Spilling out over the landscape in a horizontal yawn of sleepy slide guitar, ambling fingerstyle patterns, buzzing Wurlitzer, and sun-baked requinto jarocho,
Marisa Anderson's
Cloud Corner feels like an old photograph come to life or a languorous, unhurried midday meal. As a guitarist and composer,
Anderson has wandered in and out of projects since the '90s, applying her intuition to the improvisatory
Evolutionary Jass Band, nimbly ornamenting records by
Sharon Van Etten and
the Dolly Ranchers, and exploring a wide range of folk, jazz, blues, avant-garde, and classical traditions on her own excellent solo records.

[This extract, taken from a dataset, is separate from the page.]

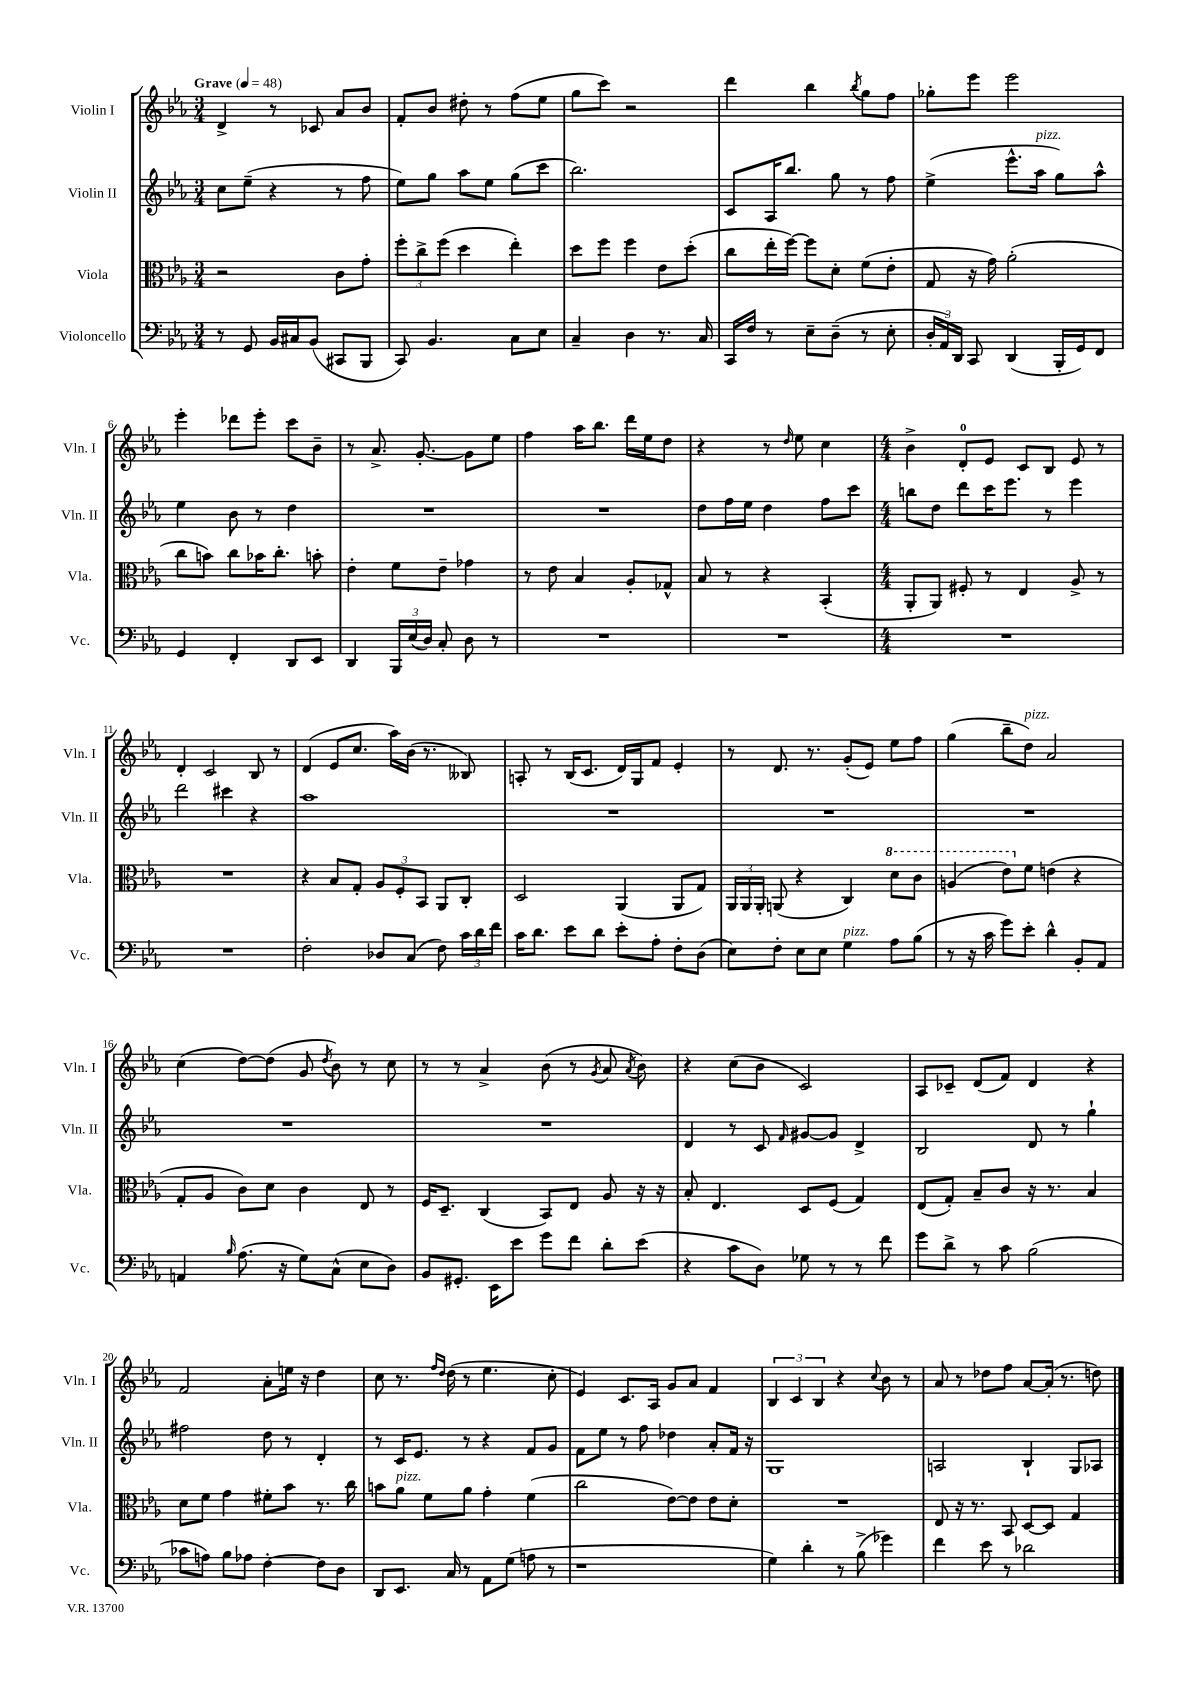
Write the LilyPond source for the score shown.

Her first outing for the Thrill Jockey label,
Cloud Corner, follows 2016's expansive
Into the Light, which was themed as an imaginary soundtrack to an imaginary sci-fi western film. While it shares some of same dusty characteristics of its predecessor, this unthemed ten-song set moves with its own insouciant gait. Written, performed, and engineered entirely by
Anderson, these tracks were born of her preferred method of capturing lengthy improvisations and slowly revising and reshaping them into the more concise portraits heard here. Seeming to just begin without much preamble, tracks like "Pulse," "Sant Feliu de Guixols," and the cascading title cut arrive like chapters already in progress. Tones of American folk and blues mingle with West African Tuareg and Latin in the global village of
Anderson's fingertips, suggesting travels past, present, and future. Thanks to its wandering nature,
Cloud Corner is the kind of album that benefits from repeat listens, unspooling, shifting, and then settling a little more with each meditative revolution.